Die Wandmalereien und die St. Georg-Legende


Die mittelalterliche Malerei der Lüdershäger Kirche wurde erst 1958 (wieder) entdeckt und in den Folgejahren teilweise freigelegt. Sicher sind noch weitere Schätze hinter dicken Kalkanstrichen verborgen, deren sachgerechte Entfernung leider viel, viel Geld kostet.

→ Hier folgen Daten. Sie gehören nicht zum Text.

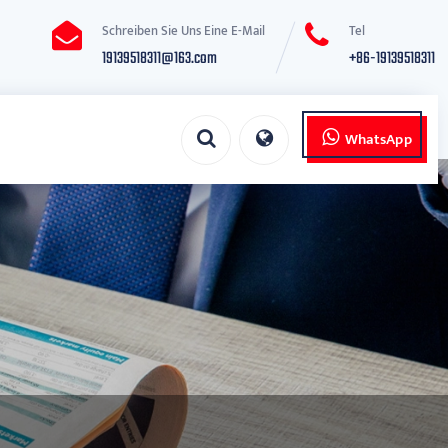
Schreiben Sie Uns Eine E-Mail
Tel
19139518311@163.com
+86-19139518311
WhatsApp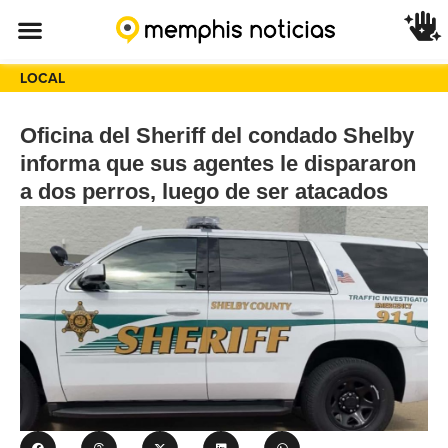
LOCAL
Oficina del Sheriff del condado Shelby
informa que sus agentes le dispararon
a dos perros, luego de ser atacados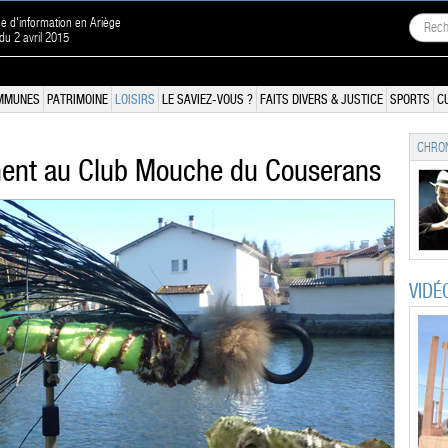
ne d'information en Ariège
 du 2 avril 2015
MMUNES
PATRIMOINE
LOISIRS
LE SAVIEZ-VOUS ?
FAITS DIVERS & JUSTICE
SPORTS
C
CHRON
nnent au Club Mouche du Couserans
VIDÉ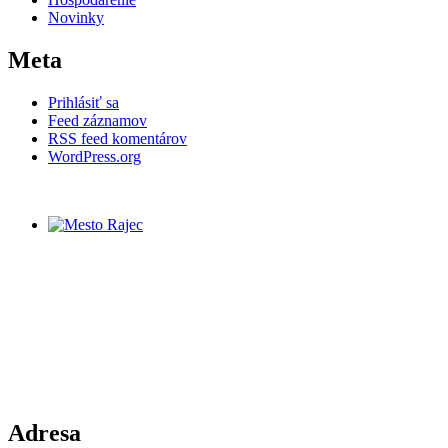
Novinky
Meta
Prihlásiť sa
Feed záznamov
RSS feed komentárov
WordPress.org
Adresa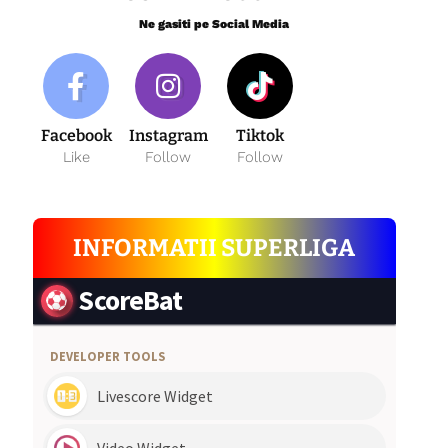
Ne gasiti pe Social Media
Facebook
Instagram
Tiktok
Like
Follow
Follow
INFORMATII SUPERLIGA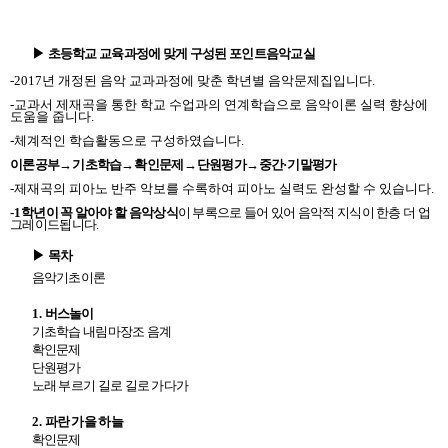
▶
초등학교 교육과정에 맞게 구성된
포인트음악교실
-2017
년 개정된 음악 교과과정에 맞춘 학년별 음악문제집입니다
.
-
교과서 제재곡을 통한 학교 수업과의 연계학습으로 음악이론 실력 향상에
도움을 줍니다
.
-
체계적인 학습활동으로 구성하였습니다
.
이론공부
→
기초학습
→
확인문제
→
단원평가
→
중간
·
기말평가
-
제재곡의 피아노 반주 악보를 수록하여 피아노 실력도 완성할 수 있습니다
.
-1
학년이 꼭 알아야 할 음악상식
이 부록으로 들어 있어 음악적 지식이 한층 더 업
그레이드됩니다
.
▶
목차
음악기초이론
1.
버스놀이
기초학습 내림마장조 음계
확인문제
단원평가
노래 부르기 길로 길로 가다가
2.
파란 가을 하늘
확인문제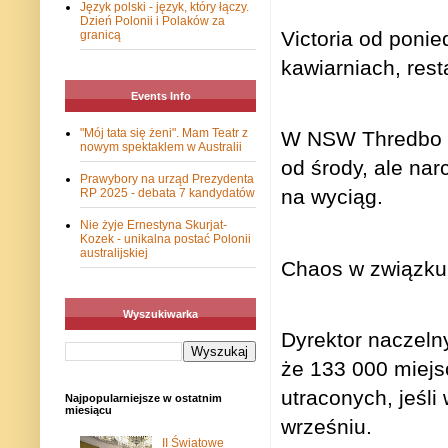
Język polski - język, który łączy.
Dzień Polonii i Polaków za
Victoria
od ponie
granicą
kawiarniach, res
Events Info
"Mój tata się żeni". Mam Teatr z
W NSW Thredbo ot
nowym spektaklem w Australii
od środy, ale nar
Prawybory na urząd Prezydenta
na wyciąg.
RP 2025 - debata 7 kandydatów
Nie żyje Ernestyna Skurjat-
Kozek - unikalna postać Polonii
australijskiej
Chaos w związku
Wyszukiwarka
Dyrektor naczeln
że 133 000 miejsc
utraconych, jeśl
Najpopularniejsze w ostatnim
miesiącu
wrześniu.
II Światowe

Wer an dieser Stelle eine Kontonummer vermisst, liegt zwar richtig. Wir wollen aber nicht gleich zu Anfang die interessierten Besucher erschrecken.

Lüdershäger Kirche

Unsere Lieblingsfigur: Die hübsche Kreuzritterin. Kann aber nicht sein, weil seinerzeit die Frauen das Haus hüten mussten, besonders die hübschen. Es ist in Wirklichkeit St. Georg. Er erschien ja, als Geist, den christlichen Belagerern Jerusalems in weißer Rüstung mit rotem Kreuz (rotes Kreuz meint sicher rotes Schild mit weißem Kreuz, weil das besser zum weißen Gewand passt, die Abweichungen im Bild gehen zu Lasten des Malers) und ermutigte sie, .. (der Rest ist politisch nicht korrekt und wird deshalb hier verschwiegen.)

Lüdershäger Kirche

Wir sehen ein stierköpfiges Wesen mit Giftatem, vielleicht den Drachen der Legende selbst. Wir kennen Drachen heute als feuerspeiende, geflügelte Echsen (oder in domestizierter Form, als sog. Hausdrachen), aber vielleicht diente in der bäuerlich geprägten Gegend die größte vertraute Gefahr neben dem Feuer, der wütende Stier, als Vorlage.


Der Priester mit dem Kelch. Das Gegenstück zum Heiligen, den wir oben links würdigten.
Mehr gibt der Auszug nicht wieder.